3. If you say you are going to dinner make it a real dinner- If you can’t afford to take a girl to dinner that’s fine. Don’t tell her before hand you’ll do dinner just to take her to a fast food restaurant to use your free sandwich coupons.

4. Do not try to get a girl to come to your bedroom and watch a movie on the first date- If I have to explain why that is creepy you don’t deserve to be asking girls out.

5. Marriage obsessed is a turn off- I always knew girls who were obsessed with getting married but I never knew a guy before. When you tell me 2 minutes into our date that I should be depressed that my younger siblings beat me to the alter like you are, chances are my brain is working over time trying to come up with an excuse for me to need to go home.

6. Good pick up lines are not, “I noticed 5 seconds ago you made it so your boyfriend is no longer in your profile pic, want to go out?”- Come on, for real? I think almost anything is better than that.

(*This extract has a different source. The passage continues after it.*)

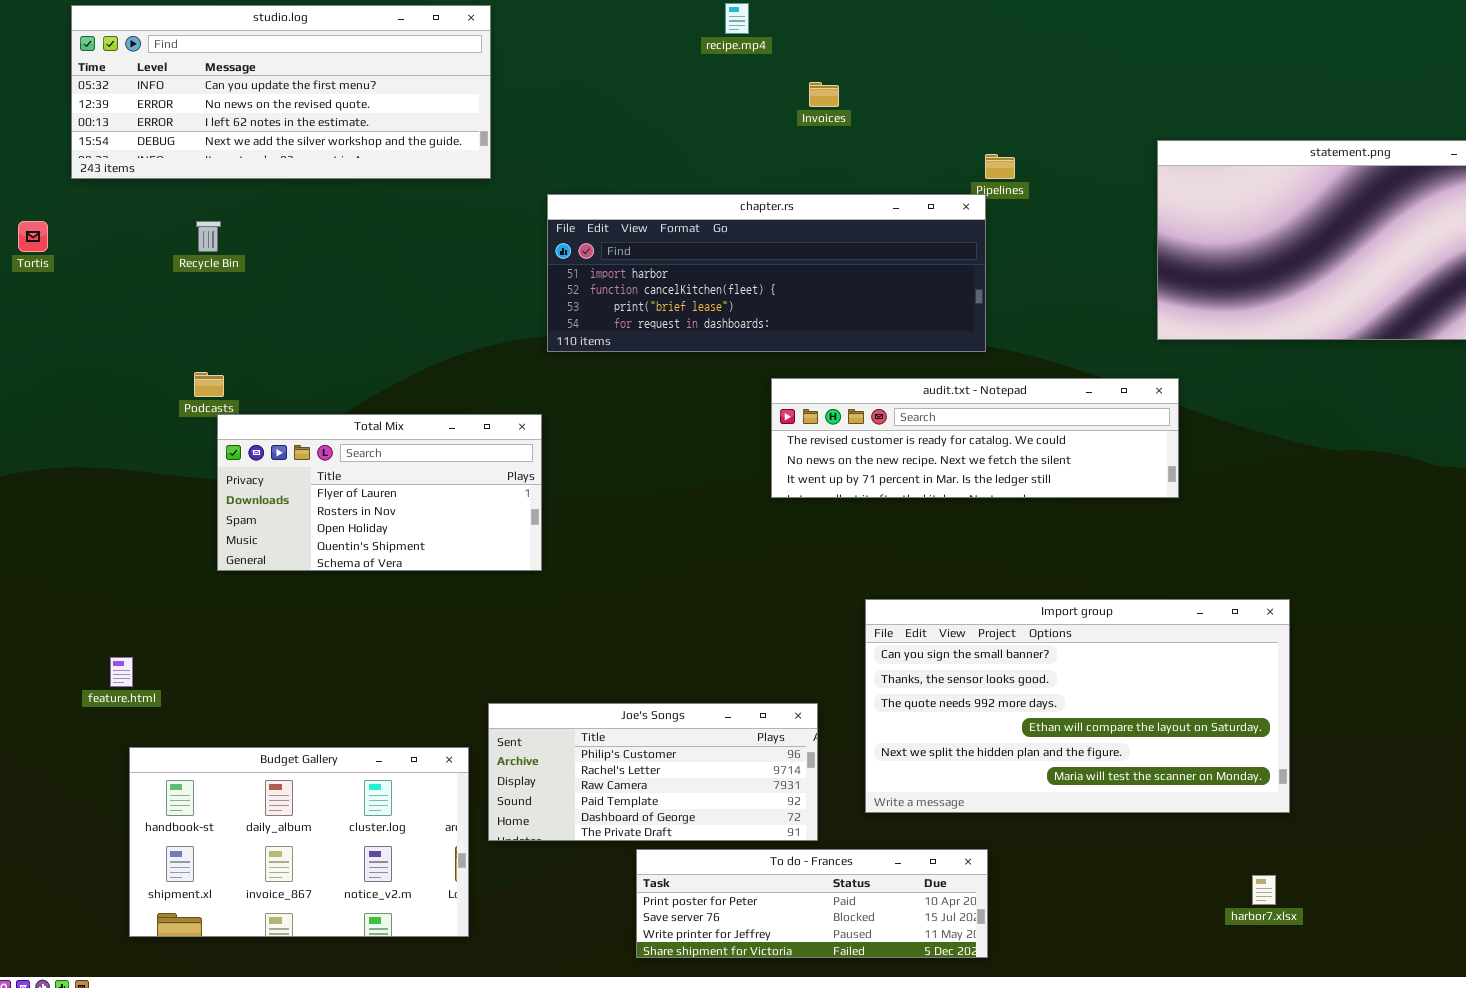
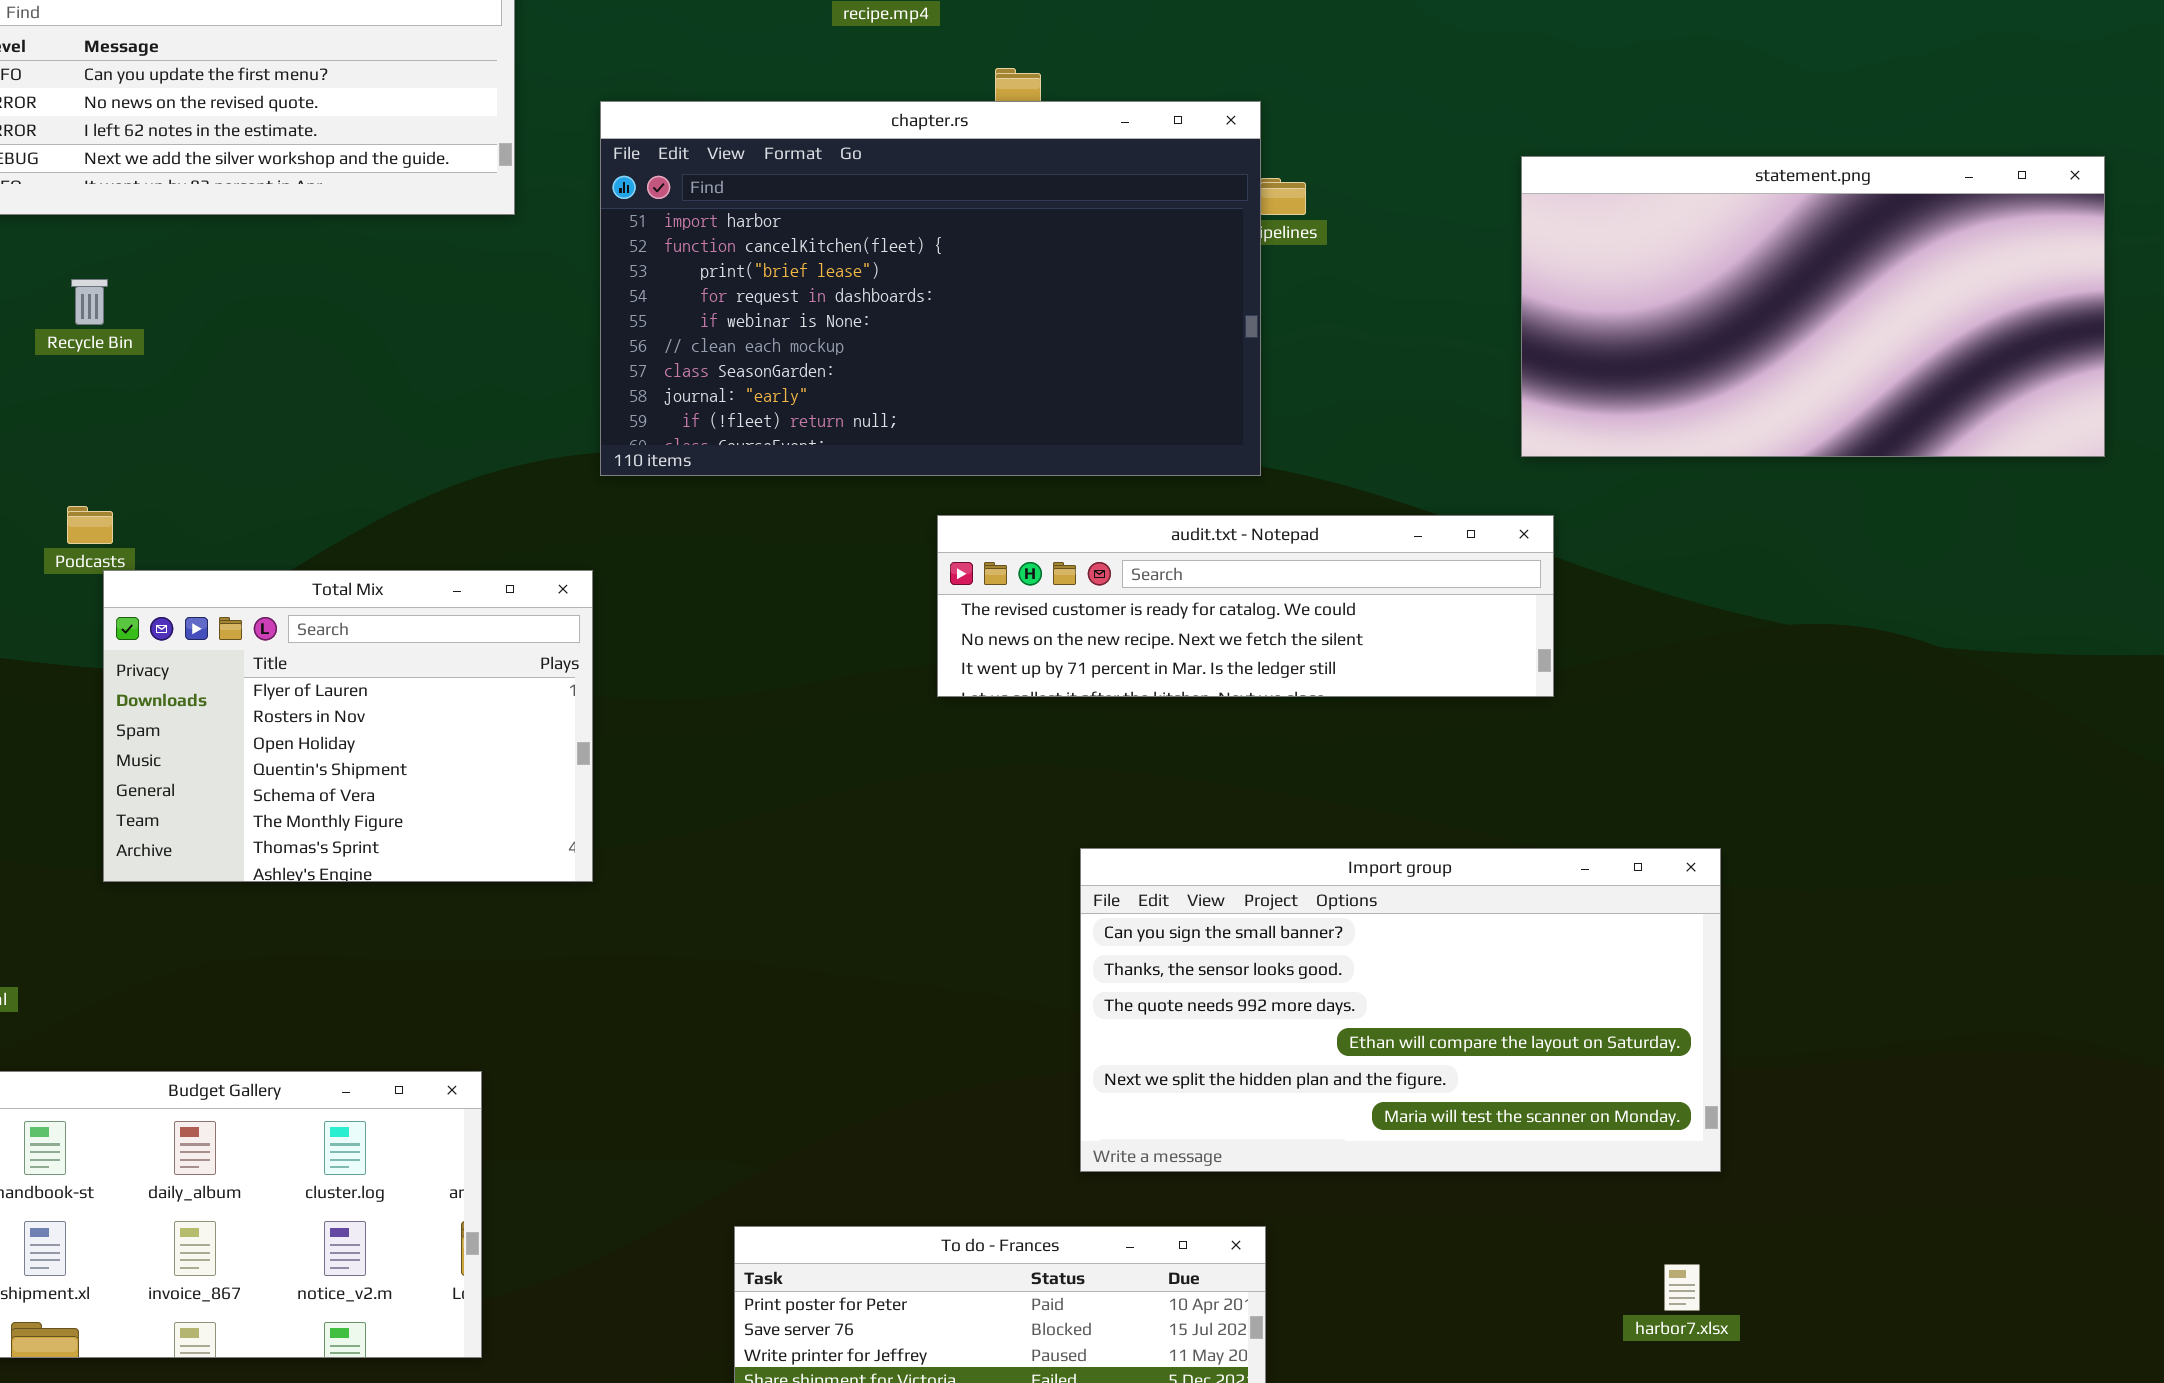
chapter.rs: [547,194,986,352] -> [600,101,1261,476], resized
Total Mix: [217,414,542,571] -> [103,570,593,882], resized
Joe's Songs: [488,703,818,841] -> none, closed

7. Complements can be creepy- Every girl loves to be told she is beautiful! I’ll be the first to admit that I probably love it more than most girls. You might be able to tell by the way my kindergarteners yell out “Ms. Tyler you are pretty” whenever I go to discipline them. But let me just say there is a fine line between sweet and creepy and when you start saying it every 2 minutes you are so far past the line, the line is a dot to you! (Yes, that was just a reference to the best show of all time, Friends, in case you were wondering!)

Also, Don’t admit that you had seen her at a party over a year ago but she was talking to a guy and then disappeared, and you had been searching for her ever since. It’s not a complement when you say that on the first date along with all the other creepy stuff you have done.  

8. Get the hints- After no texts or calls back just go away! Don’t sent texts like, “Are you ok? Haven’t heard back from you in awhile.” Do you think you are her mother? The reason she didn’t text you back was because you are a creep and she wants nothing to do with you. Suck it up and move on.

9. Don’t try to turn her into the bad person because she says she isn’t interested- everybody gives me such a hard time because I’ll make up excuses for not going out on dates and not just be honest and say I’m not interested. The one time I took the advice from every guy I have ever known, the guy freaked out on me. I still don’t understand what the big deal was. I was nice about it and I had given him a chance but I wasn’t interested. He seemed like a very honest type so I thought I would go for it. I’m pretty sure even though every guy in the world will tell girls to just be honest, they really rather have the lame excuse.

10. Don’t ask out over Facebook- I can’t believe I have to say this! Ask for her number and then CALL HER!

Believe it or not these are real life experiences I have had the last few weeks. And sadly it’s not even all of them. I’m sure my prince is out there some where and boy is he making me work for it!